Eddie, a Buffalo fifth-grader, was swimming at the home of his teacher, Tracy Polak, when he and Polak's daughter, Michaela, banged heads in the deep end while chasing after a dive stick.
Tracy Polak screamed for help before jumping in to pull Eddie out. McCracken, Polak's next-door neighbor, was the first to run out. She helped pull Eddie from the side of the pool and started cardiopulmonary resuscitation.
"It all happened in a split second," McCracken recalled. "God had his hands on all of us that day."
Katie and Russell Zettle also heard the screams and helped Polak and McCracken continue CPR on both children. Neither had been trained in the resuscitation technique.

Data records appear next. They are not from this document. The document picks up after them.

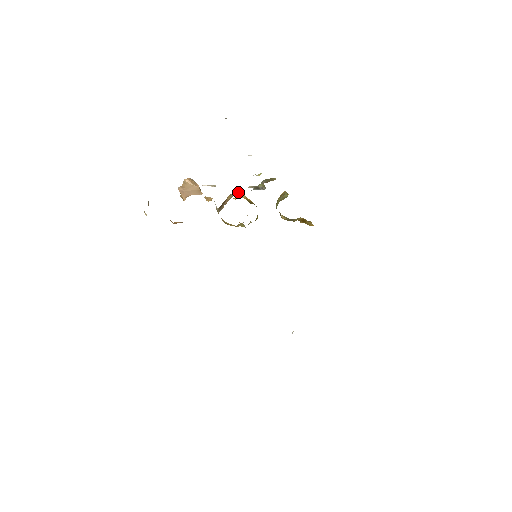
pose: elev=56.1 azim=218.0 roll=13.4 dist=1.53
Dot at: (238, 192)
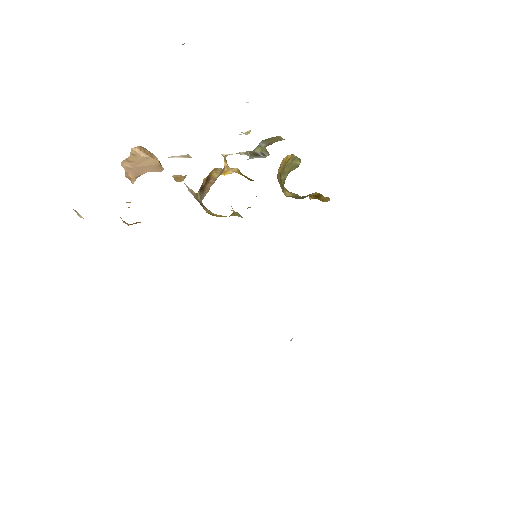
Dot at: (224, 163)
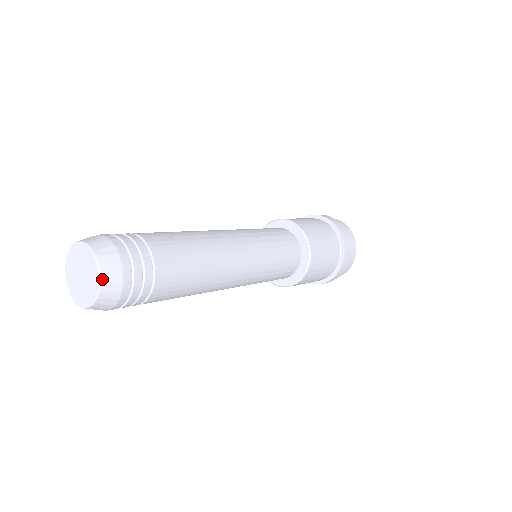
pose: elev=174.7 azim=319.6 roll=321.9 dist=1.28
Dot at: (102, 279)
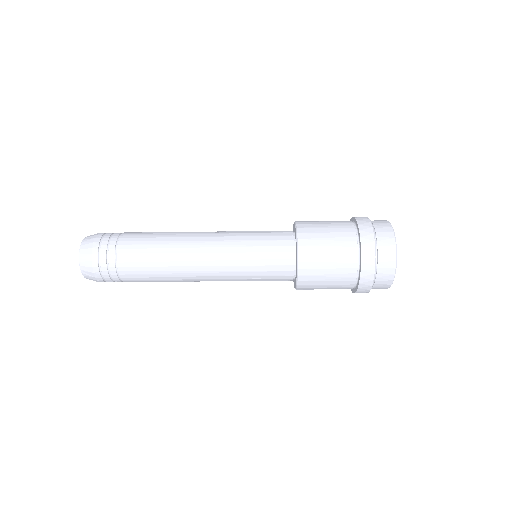
Dot at: (80, 252)
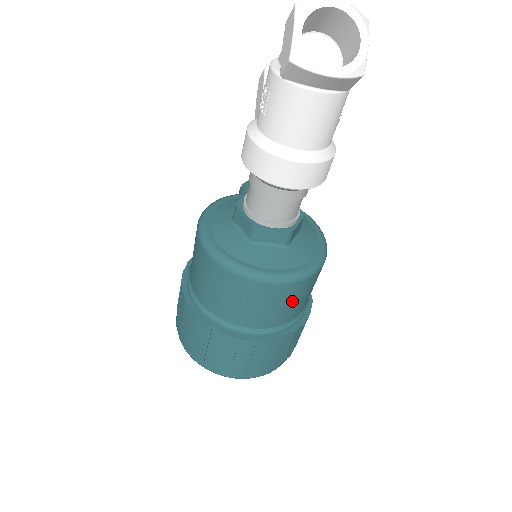
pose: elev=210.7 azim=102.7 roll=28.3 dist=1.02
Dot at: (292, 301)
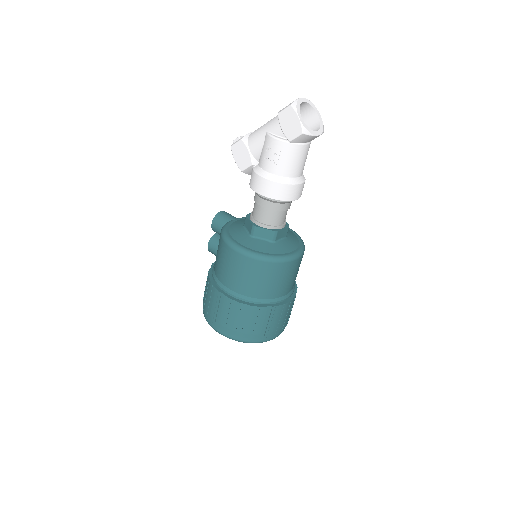
Dot at: occluded
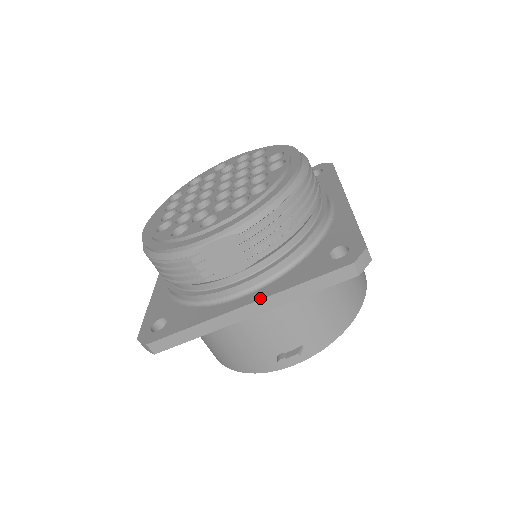
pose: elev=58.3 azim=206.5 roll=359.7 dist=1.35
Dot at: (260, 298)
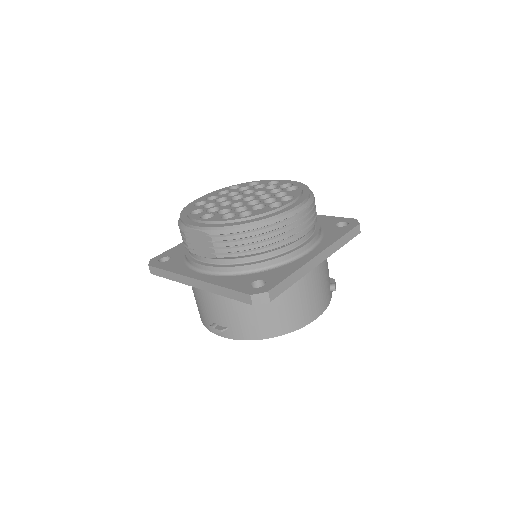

Niagara County Sheriff James R. Voutour praised the work of the three as instrumental in helping to save the children during the three minutes before sheriff's deputies, firefighters and emergency medical technicians arrived at the Homeyer Road home.
"We all know that we had a happy ending that day," Voutour said.
"A hero is an ordinary person who does extraordinary work. Everybody on that team, the civilians, the neighbors, the mom -- no one will disagree that was extraordinary work."
Voutour also extended his praise to the 27 rescue workers from the Niagara County Sheriff's Office, the St. Johnsburg Fire Company, Tri-Community Ambulance, the North Tonawanda Fire Department and Rural/Metro Medical Services who responded to the call of a "possible double-pediatric cardiac arrest."
And he praised Michaela's mother, Tracy Polak, for her quick thinking. "The actions of Tracy, I think, go above the term 'hero,' " Voutour said.
"When you see children in a pool and one of them is yours, anybody else would have panicked. Tracy didn't panic. She did everything right."
Life for Eddie and Michaela has returned to normal in recent weeks. Eddie is back playing football as a wide receiver for a team in a local league. Michaela is dancing and attending Girl Scouts. The accident, their families said, hasn't slowed them down a bit.
Eddie, his great-aunt said, came home from the hospital a day after the accident and went to see a doctor that Friday.
"By Monday," she said, "he was back at football."